Work item:
Using the data below, return all lines in which "membranous" appears.

Dataset excerpt:

______________________________

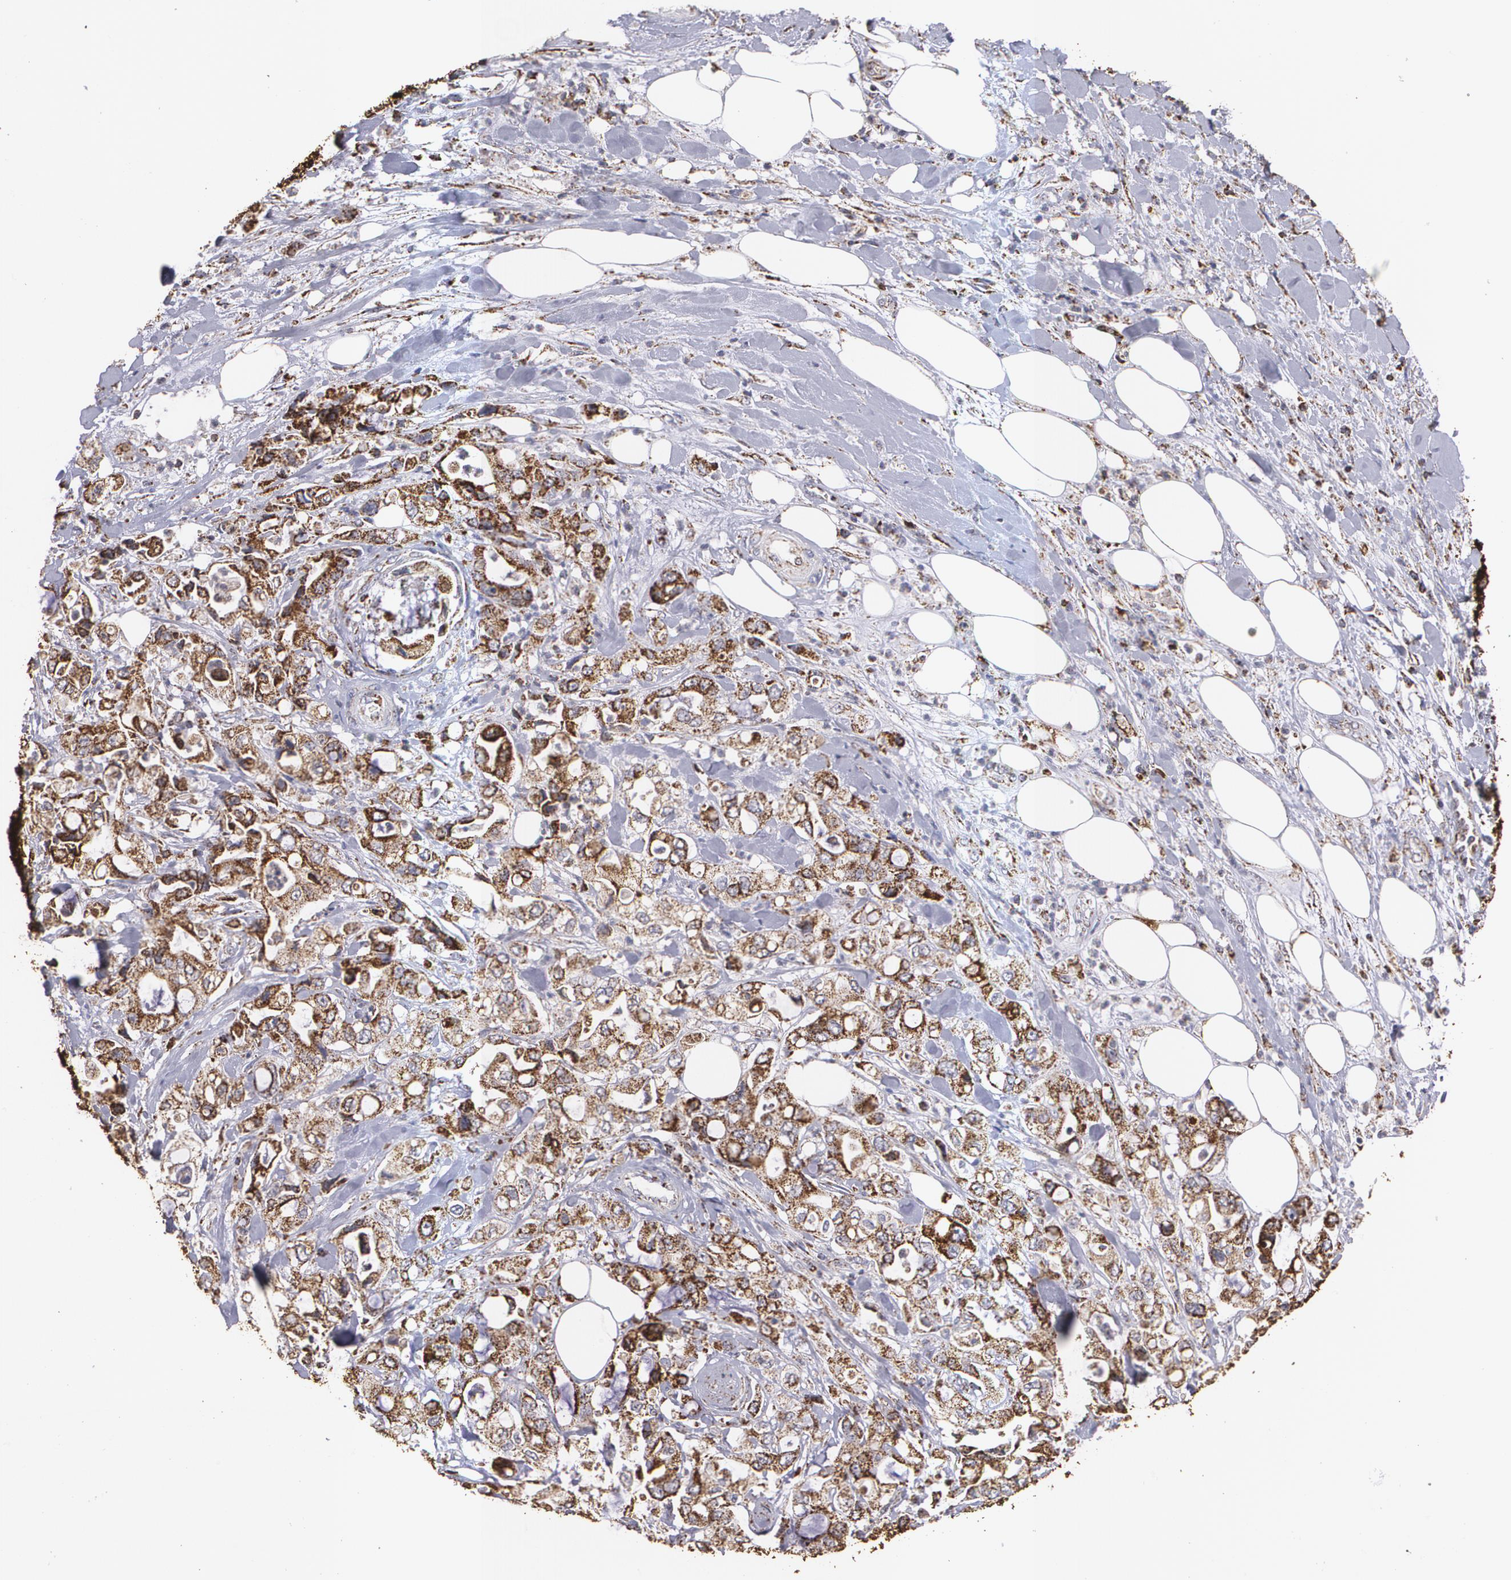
{"staining": {"intensity": "moderate", "quantity": ">75%", "location": "cytoplasmic/membranous"}, "tissue": "pancreatic cancer", "cell_type": "Tumor cells", "image_type": "cancer", "snomed": [{"axis": "morphology", "description": "Adenocarcinoma, NOS"}, {"axis": "topography", "description": "Pancreas"}], "caption": "Protein expression analysis of human adenocarcinoma (pancreatic) reveals moderate cytoplasmic/membranous staining in approximately >75% of tumor cells.", "gene": "HSPD1", "patient": {"sex": "male", "age": 70}}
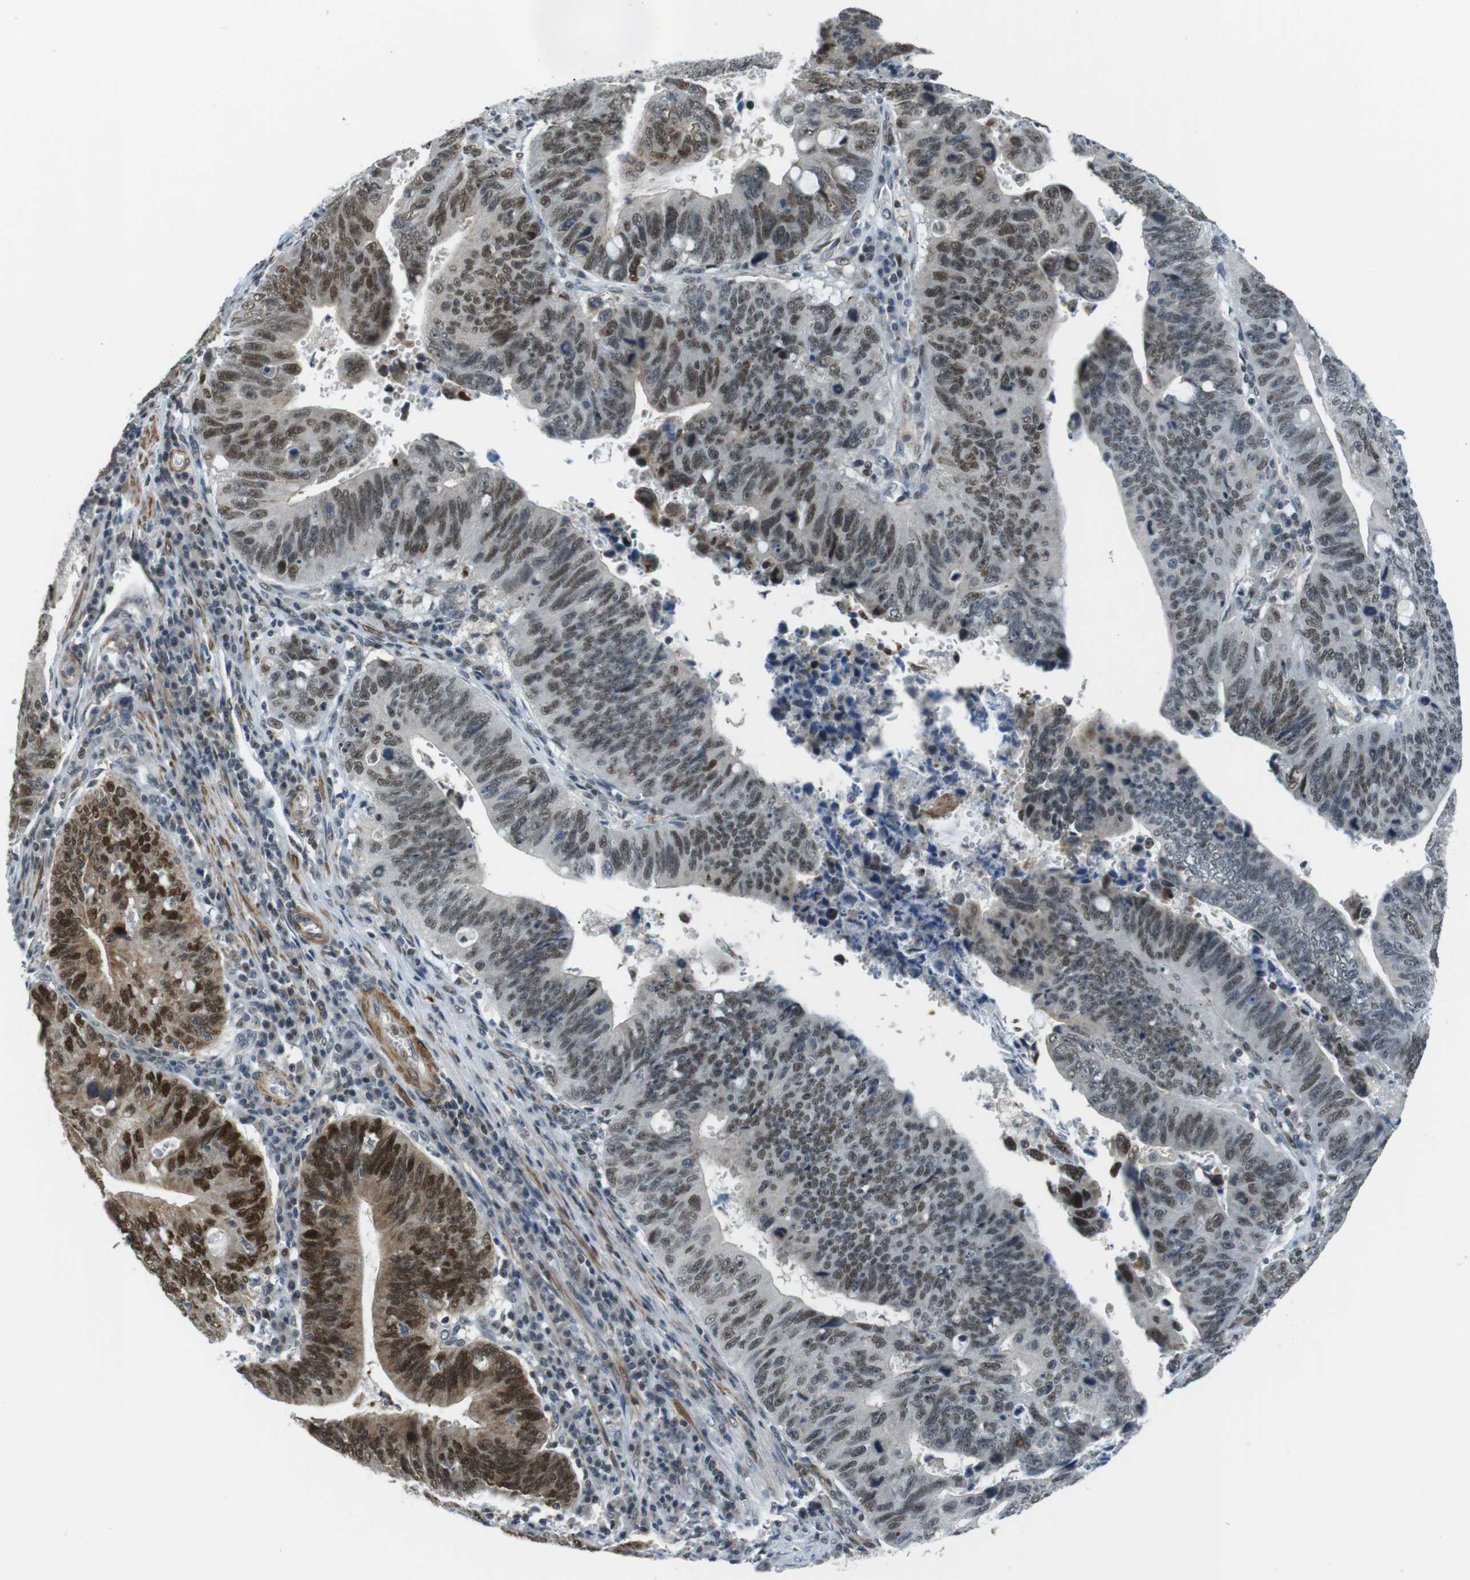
{"staining": {"intensity": "moderate", "quantity": "25%-75%", "location": "cytoplasmic/membranous,nuclear"}, "tissue": "stomach cancer", "cell_type": "Tumor cells", "image_type": "cancer", "snomed": [{"axis": "morphology", "description": "Adenocarcinoma, NOS"}, {"axis": "topography", "description": "Stomach"}], "caption": "Immunohistochemical staining of stomach adenocarcinoma reveals medium levels of moderate cytoplasmic/membranous and nuclear expression in approximately 25%-75% of tumor cells. (DAB (3,3'-diaminobenzidine) IHC, brown staining for protein, blue staining for nuclei).", "gene": "USP7", "patient": {"sex": "male", "age": 59}}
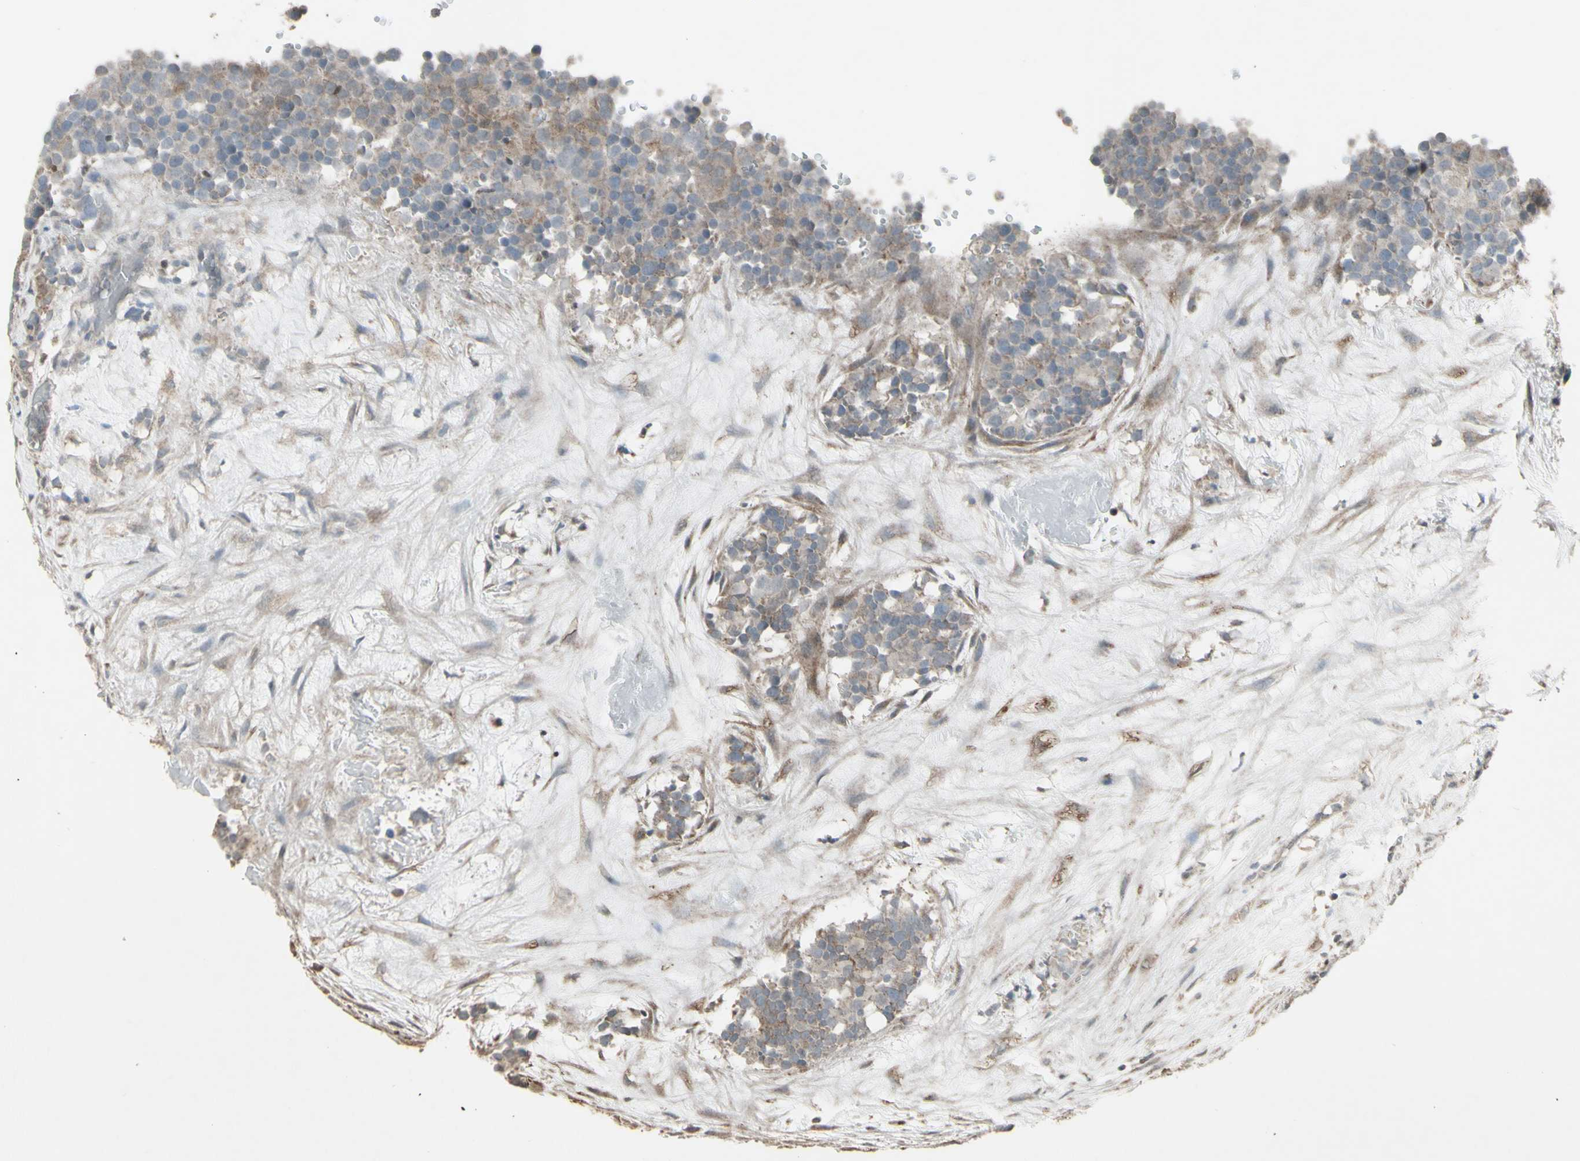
{"staining": {"intensity": "negative", "quantity": "none", "location": "none"}, "tissue": "testis cancer", "cell_type": "Tumor cells", "image_type": "cancer", "snomed": [{"axis": "morphology", "description": "Seminoma, NOS"}, {"axis": "topography", "description": "Testis"}], "caption": "Immunohistochemistry of human testis cancer (seminoma) demonstrates no staining in tumor cells. Nuclei are stained in blue.", "gene": "FXYD3", "patient": {"sex": "male", "age": 71}}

______________________________

Result below:
{"staining": {"intensity": "moderate", "quantity": ">75%", "location": "cytoplasmic/membranous"}, "tissue": "pancreatic cancer", "cell_type": "Tumor cells", "image_type": "cancer", "snomed": [{"axis": "morphology", "description": "Adenocarcinoma, NOS"}, {"axis": "topography", "description": "Pancreas"}], "caption": "Protein expression analysis of human adenocarcinoma (pancreatic) reveals moderate cytoplasmic/membranous staining in approximately >75% of tumor cells.", "gene": "HSPD1", "patient": {"sex": "male", "age": 70}}
{"staining": {"intensity": "moderate", "quantity": "25%-75%", "location": "cytoplasmic/membranous,nuclear"}, "tissue": "stomach cancer", "cell_type": "Tumor cells", "image_type": "cancer", "snomed": [{"axis": "morphology", "description": "Adenocarcinoma, NOS"}, {"axis": "topography", "description": "Stomach"}], "caption": "Immunohistochemical staining of stomach adenocarcinoma reveals medium levels of moderate cytoplasmic/membranous and nuclear expression in approximately 25%-75% of tumor cells. (DAB (3,3'-diaminobenzidine) IHC, brown staining for protein, blue staining for nuclei).", "gene": "USP7", "patient": {"sex": "male", "age": 59}}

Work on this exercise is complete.